#### Consigne:
Dans le texte sur le verdict ci-dessous, transcrivez à l'identique tout ce qui va de « Une défense lucide » jusqu'à « en son nom. ».

#### Texte fourni:
##############################
Une famille unie dans la douleur et la dignité
Quelques instants après le verdict, Thibault Daviet, le frère de Lola, a pris la parole aux côtés de leur mère, Delphine Daviet-Ropital. D’une voix émue, il a déclaré :
« On a eu ce qu’on voulait. On a restauré la mémoire de ma sœur, de sa fille, et la vérité. Merci à la justice, on est contents de la réponse qu’on a eue. »
Ces mots simples traduisent le soulagement d’une famille meurtrie, qui a tenu à saluer la justesse du travail des magistrats et la reconnaissance, enfin, du calvaire vécu par Lola.
La justice saluée pour sa rigueur et sa humanité
Les avocates de la famille ont elles aussi salué une “décision juste, de raison, d’humanité et de vérité”, rendue dans un climat d’une rare sérénité. Me Karine Bourdié a souligné la qualité du travail judiciaire :
« Pour des faits aussi atroces, la justice, lorsqu’elle prend le temps d’écouter toutes les parties avec calme et respect, sait rendre des décisions adaptées. »
Une reconnaissance du rôle fondamental de la cour, capable de juger avec équité même face à l’horreur absolue.
Une défense lucide face à un verdict attendu
Du côté de la défense, Me Alexandre Valois a reconnu que cette issue était « prévisible ». L’avocat a affirmé ne pas être surpris, tout en saluant le bon déroulement du procès :
« Les motivations de la cour sont claires, la condamnation apparaît sans surprise. Nous nous satisfaisons que l’audience ait pu se tenir sereinement. »
L’avocat précise que sa cliente dispose de dix jours pour faire appel, mais qu’aucune décision n’a encore été prise. Une démarche qui, si elle survenait, ne changerait sans doute pas le poids du verdict : celui d’une société unie autour de la mémoire d’une enfant, et d’une justice rendue en son nom.
##############################
#### Données fournies:
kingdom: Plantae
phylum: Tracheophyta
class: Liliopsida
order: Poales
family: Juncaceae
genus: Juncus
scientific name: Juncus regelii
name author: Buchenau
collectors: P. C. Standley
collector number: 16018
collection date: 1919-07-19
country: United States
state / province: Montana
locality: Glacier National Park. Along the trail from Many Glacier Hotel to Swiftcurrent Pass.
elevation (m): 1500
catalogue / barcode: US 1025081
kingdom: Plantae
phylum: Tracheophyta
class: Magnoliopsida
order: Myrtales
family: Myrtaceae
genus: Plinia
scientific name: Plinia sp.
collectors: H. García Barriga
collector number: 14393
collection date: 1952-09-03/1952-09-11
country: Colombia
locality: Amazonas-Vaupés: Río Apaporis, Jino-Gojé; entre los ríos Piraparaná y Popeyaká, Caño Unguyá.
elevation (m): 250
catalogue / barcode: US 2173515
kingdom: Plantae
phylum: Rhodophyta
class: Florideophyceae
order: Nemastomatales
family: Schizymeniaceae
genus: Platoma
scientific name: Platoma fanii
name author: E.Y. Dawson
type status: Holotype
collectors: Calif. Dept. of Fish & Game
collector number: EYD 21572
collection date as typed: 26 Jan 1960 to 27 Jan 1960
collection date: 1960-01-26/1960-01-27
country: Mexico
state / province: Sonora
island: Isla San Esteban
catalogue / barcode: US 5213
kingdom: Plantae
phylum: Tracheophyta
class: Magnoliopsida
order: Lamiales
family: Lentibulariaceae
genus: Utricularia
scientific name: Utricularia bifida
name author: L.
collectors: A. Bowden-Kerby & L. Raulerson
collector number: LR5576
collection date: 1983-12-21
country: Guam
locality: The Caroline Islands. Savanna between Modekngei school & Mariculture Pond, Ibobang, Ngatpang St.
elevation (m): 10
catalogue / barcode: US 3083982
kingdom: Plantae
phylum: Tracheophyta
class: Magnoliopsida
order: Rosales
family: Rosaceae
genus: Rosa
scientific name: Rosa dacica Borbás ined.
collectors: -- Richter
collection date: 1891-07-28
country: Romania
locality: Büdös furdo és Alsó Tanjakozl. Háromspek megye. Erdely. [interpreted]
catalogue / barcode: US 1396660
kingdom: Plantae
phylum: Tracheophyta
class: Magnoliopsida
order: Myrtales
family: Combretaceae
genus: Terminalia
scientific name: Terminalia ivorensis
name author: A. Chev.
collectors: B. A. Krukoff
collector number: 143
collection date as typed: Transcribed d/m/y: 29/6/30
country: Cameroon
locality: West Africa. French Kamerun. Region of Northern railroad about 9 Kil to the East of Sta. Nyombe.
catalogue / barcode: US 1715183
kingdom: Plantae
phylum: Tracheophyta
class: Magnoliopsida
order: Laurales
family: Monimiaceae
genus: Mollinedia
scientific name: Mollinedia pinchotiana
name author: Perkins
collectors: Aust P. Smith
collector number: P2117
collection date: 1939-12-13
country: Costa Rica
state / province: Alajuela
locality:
##############################
#### Exercice terminé:
Une défense lucide face à un verdict attendu
Du côté de la défense, Me Alexandre Valois a reconnu que cette issue était « prévisible ». L’avocat a affirmé ne pas être surpris, tout en saluant le bon déroulement du procès :
« Les motivations de la cour sont claires, la condamnation apparaît sans surprise. Nous nous satisfaisons que l’audience ait pu se tenir sereinement. »
L’avocat précise que sa cliente dispose de dix jours pour faire appel, mais qu’aucune décision n’a encore été prise. Une démarche qui, si elle survenait, ne changerait sans doute pas le poids du verdict : celui d’une société unie autour de la mémoire d’une enfant, et d’une justice rendue en son nom.